SUPPLIED DATA
+++
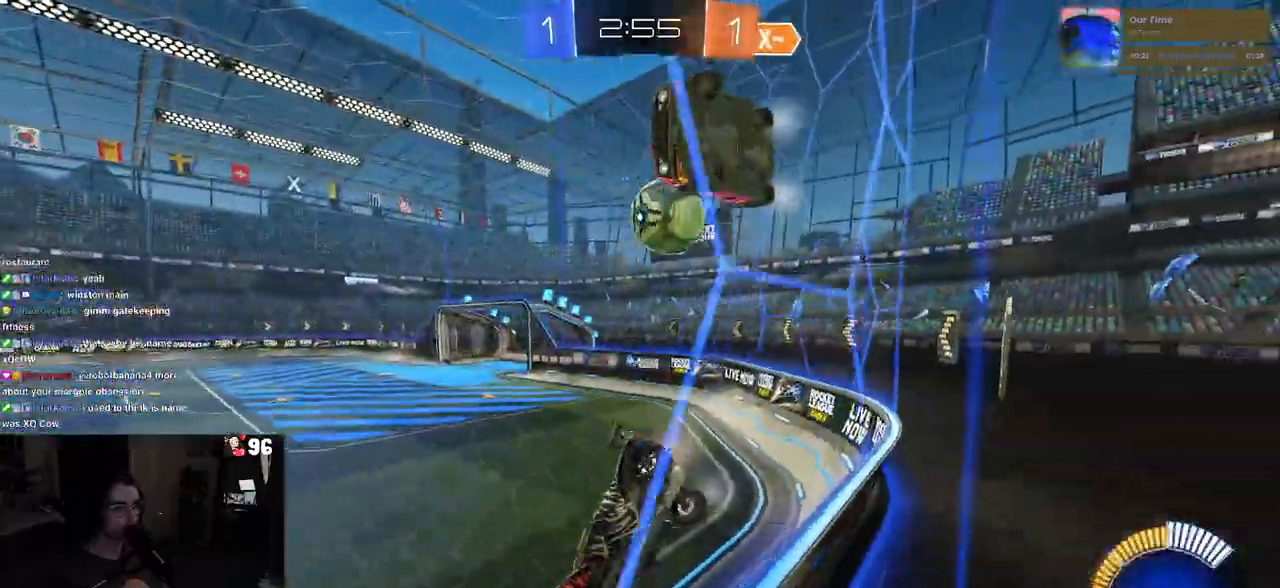
{"buttons": ["L2"], "left_stick": "center", "right_stick": "center", "events": [[433, "left_stick", "center"], [483, "L2", "down"], [500, "R2", "up"]]}
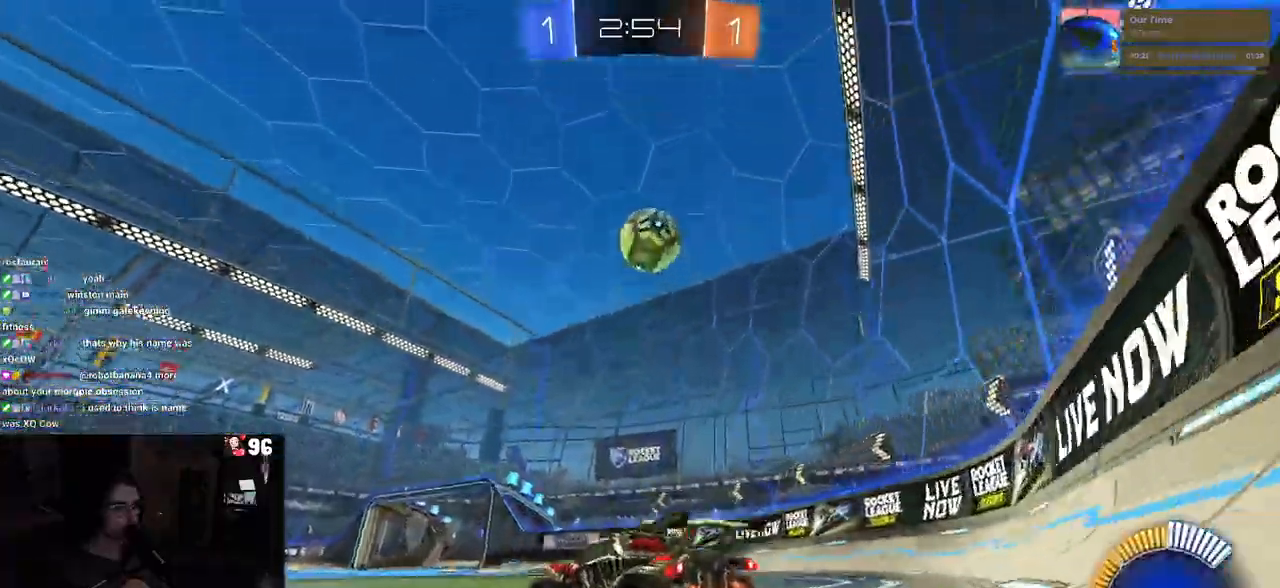
{"buttons": ["TRIANGLE", "L1", "R2"], "left_stick": "down-right", "right_stick": "center", "events": [[17, "left_stick", "down"], [67, "CROSS", "down"], [67, "left_stick", "down-right"], [183, "R2", "down"], [233, "L2", "up"], [283, "L1", "down"], [300, "CROSS", "up"], [417, "TRIANGLE", "down"]]}
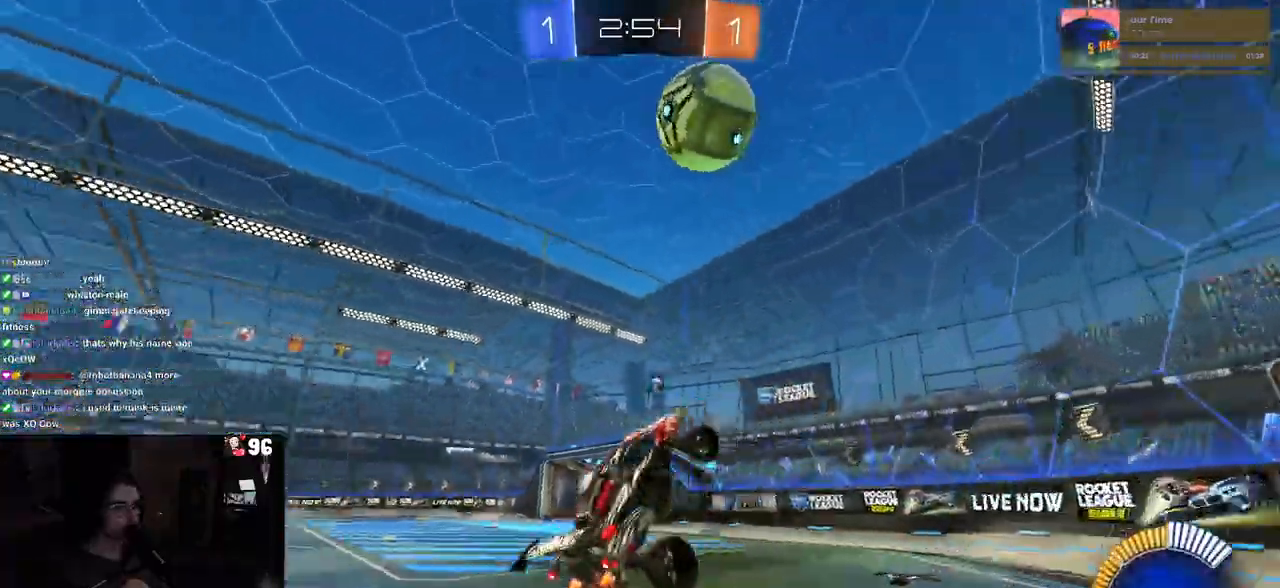
{"buttons": ["TRIANGLE", "R1", "R2"], "left_stick": "down-right", "right_stick": "center", "events": [[50, "TRIANGLE", "up"], [83, "L1", "up"], [100, "left_stick", "up-right"], [400, "R1", "down"], [417, "TRIANGLE", "down"], [450, "left_stick", "down-right"]]}
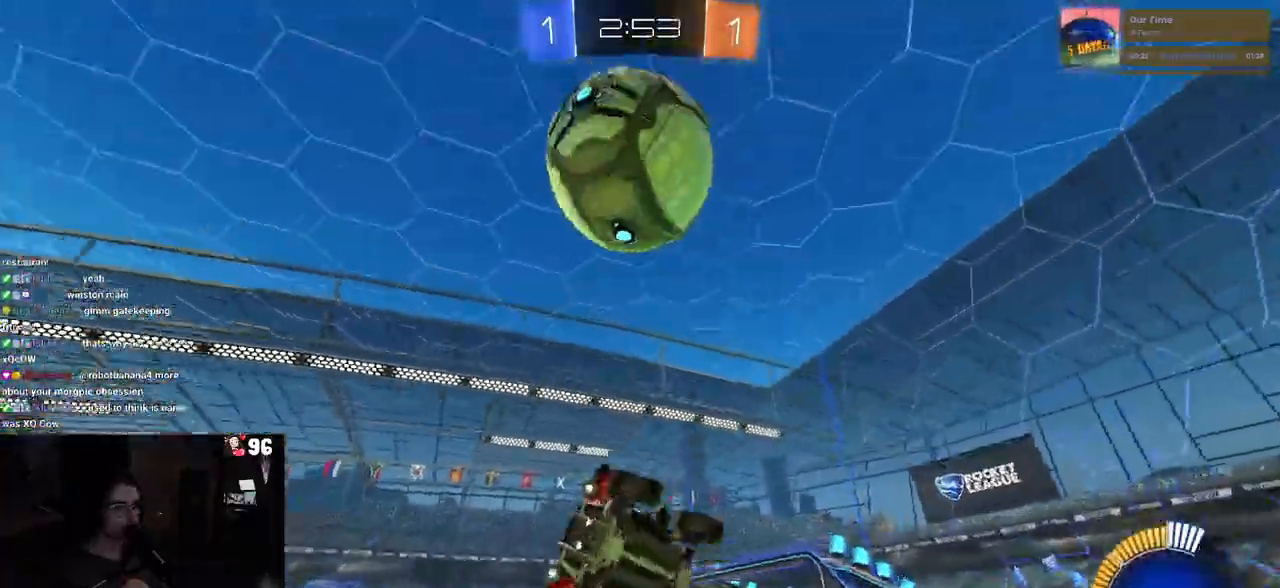
{"buttons": ["R1", "R2"], "left_stick": "left", "right_stick": "center", "events": [[67, "left_stick", "center"], [150, "TRIANGLE", "up"], [183, "left_stick", "left"], [350, "left_stick", "center"], [417, "left_stick", "left"]]}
+++
INSTRUCTIONS FOR THE TASK
The listing above is to be set down word for word, without its images.

SOLUTION FOR THIS PROBLEM
{"buttons": ["L2"], "left_stick": "center", "right_stick": "center", "events": [[433, "left_stick", "center"], [483, "L2", "down"], [500, "R2", "up"]]}
{"buttons": ["TRIANGLE", "L1", "R2"], "left_stick": "down-right", "right_stick": "center", "events": [[17, "left_stick", "down"], [67, "CROSS", "down"], [67, "left_stick", "down-right"], [183, "R2", "down"], [233, "L2", "up"], [283, "L1", "down"], [300, "CROSS", "up"], [417, "TRIANGLE", "down"]]}
{"buttons": ["TRIANGLE", "R1", "R2"], "left_stick": "down-right", "right_stick": "center", "events": [[50, "TRIANGLE", "up"], [83, "L1", "up"], [100, "left_stick", "up-right"], [400, "R1", "down"], [417, "TRIANGLE", "down"], [450, "left_stick", "down-right"]]}
{"buttons": ["R1", "R2"], "left_stick": "left", "right_stick": "center", "events": [[67, "left_stick", "center"], [150, "TRIANGLE", "up"], [183, "left_stick", "left"], [350, "left_stick", "center"], [417, "left_stick", "left"]]}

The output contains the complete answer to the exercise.